Однако завоевателей сопровождали не только одни победные фанфары, но и горькие минуты тяжелых потерь и разочарований. По словам иранского историка Сардадвара, Надир-шах сознал, что его встретил гордый и смелый противник, который не ждал от него пощады и потому готовился биться до конца. По мере продвижения иранских войск упорное сопротивление врагу росло на каждом шагу, отчего воины шаха несли большие потери. «Героизм и смелость лезгин (дагестанцев. – Н. С.), – восхищается этот автор, – действительно достойны удивления… подвигов лезгин было так много, что это можно сравнить с подвигами японцев (японских смертников-камикадзе. – Н. С.) в начале второй мировой войны».[583]
На этом фоне выглядело унизительно сотрудничество с завоевателями отдельных дагестанских владетелей, в частности шамхала Хасбулата. Угодничанье шамхала вызвало возмущение многих горцев, в том числе его подданных кумыков. Выражая это недовольство, казанищенский кадий заявил Хасбулату, что «буду писать горским тавлинам и сообщусь с ними, и буду с тобой в Казанищах дратца».[584]
Но драться кумыкам между собой в Казанище не пришлось. Обложив их тяжелой данью, шах осадил кубачинцев, которых склонял к сдаче следующими словами: «Что де вы люди мастеровые вам де надлежит жить в Персии и лучше де вам сдатца без драки».[585] Но кубачинцы не сдались, категорически отвергли требование шаха и ответили ему: «Крепости нашей Кубачей не замай, ежели ея тебе надобна, то мы умрем, а ея тебе не дадим».[586] Жители Кубани сражались с особым упорством, но после кровопролитного боя часть из них оставила крепость и ушла в горы, хотя остальные защитники продолжали борьбу.[587]

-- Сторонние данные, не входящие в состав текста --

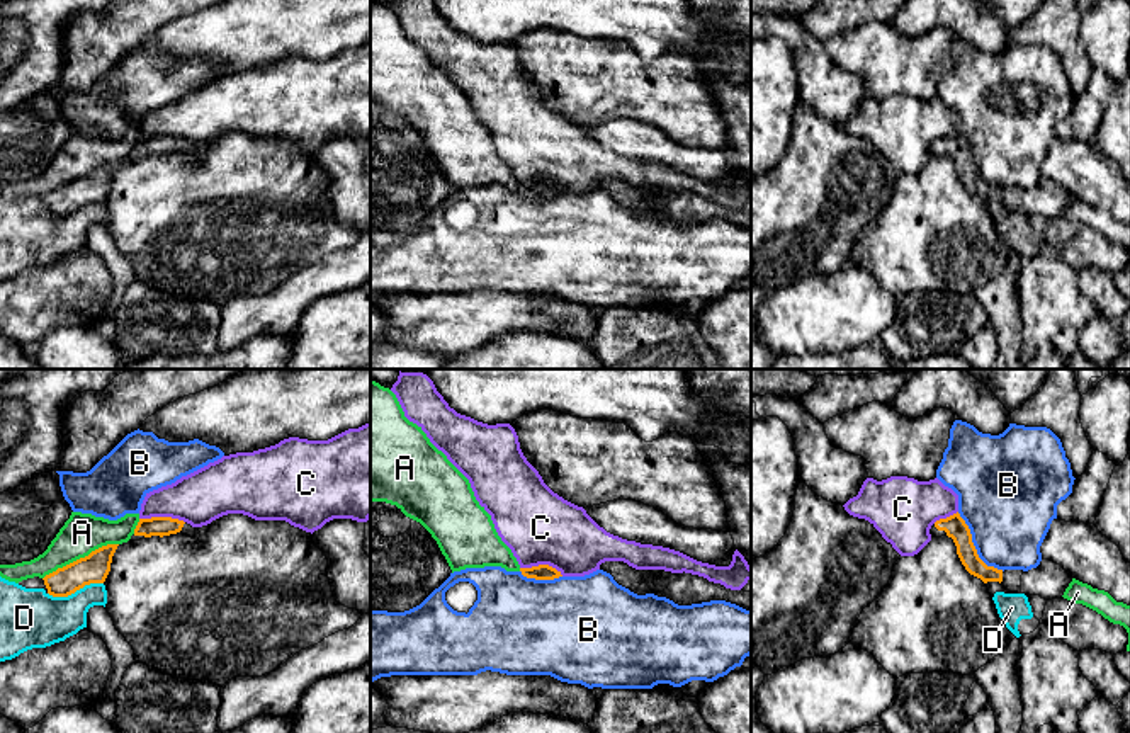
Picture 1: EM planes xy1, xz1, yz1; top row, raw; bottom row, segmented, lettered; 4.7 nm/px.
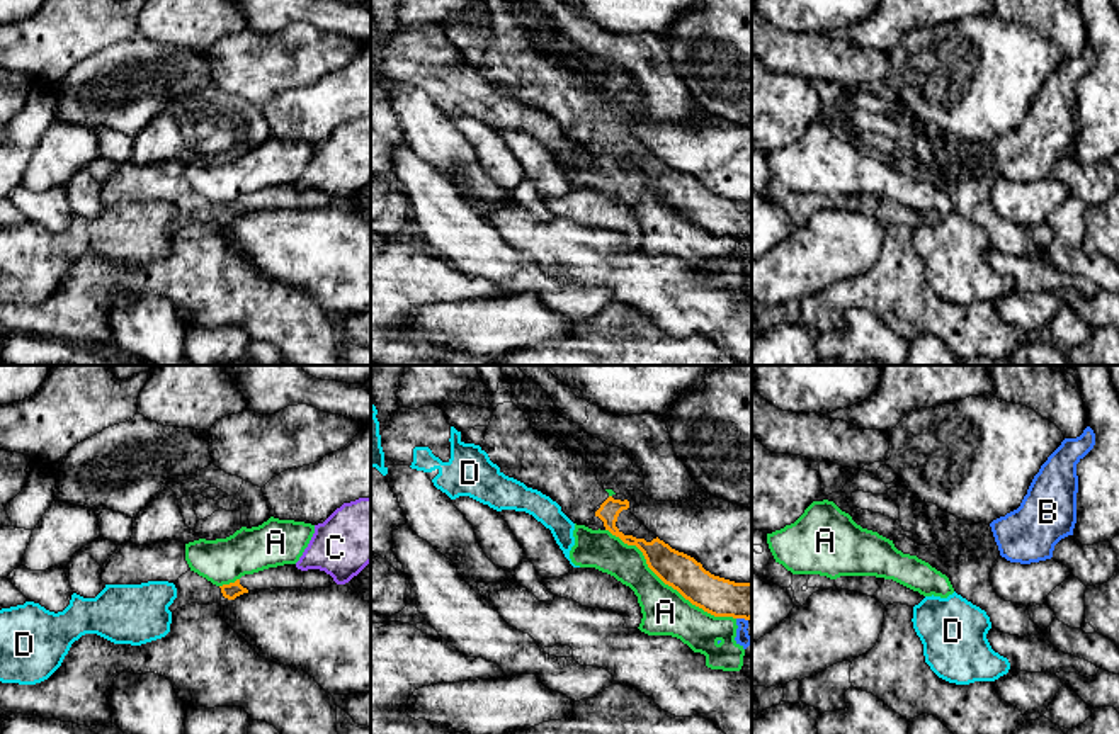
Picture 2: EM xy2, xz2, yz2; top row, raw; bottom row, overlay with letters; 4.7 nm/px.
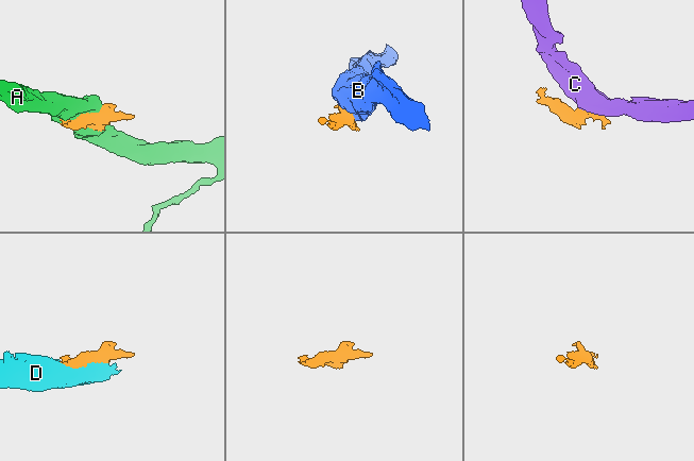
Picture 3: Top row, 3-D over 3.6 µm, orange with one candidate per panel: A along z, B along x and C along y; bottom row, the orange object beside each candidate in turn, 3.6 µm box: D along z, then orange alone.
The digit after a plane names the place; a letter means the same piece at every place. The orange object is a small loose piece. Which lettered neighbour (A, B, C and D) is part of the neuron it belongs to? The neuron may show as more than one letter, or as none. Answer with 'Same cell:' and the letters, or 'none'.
Same cell: none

Разорив Дженгутай, Акушу и окрестности Кубани, шах решил направить основные силы против Сурхая, но встретился с еще большим сопротивлением в Табасаране и Рутуле, чем это имело место до сих пор. Об этом Мухаммад-Казим пишет следующее: когда Надир-шах узнал о том, что Сурхай-хан готовится к сражению, то «из местности Самур-чай… направил поводья движения в Чираг»[588] (аул на реке Чирагчай Агульского района. – Н. С.). По его же словам, к этому месту с изъявлением покорности и готовности служить шаху прибыли «Масум-хан, Киан-хан, Курели и Сефи-Кули-хан, Хаджи Новруз, Огурлу Нугай, Аслан-бек, Мехди-бек, Махмуд-бек Табасаранский».[589]
Сопоставление этих имен с известными нам по русским источникам XVIII в. дагестанскими владетелями показывает, что к шаху явились второстепенные лица, не пользовавшиеся известностью и влиянием среди народа, особенно табасаранцев. Несколько ниже к таковым он добавляет и табасаранского владетеля Каранафа, а затем заключает: «Часть лезгин, известная под названием табасаранцев, была зловреднейшей из упомянутого племени».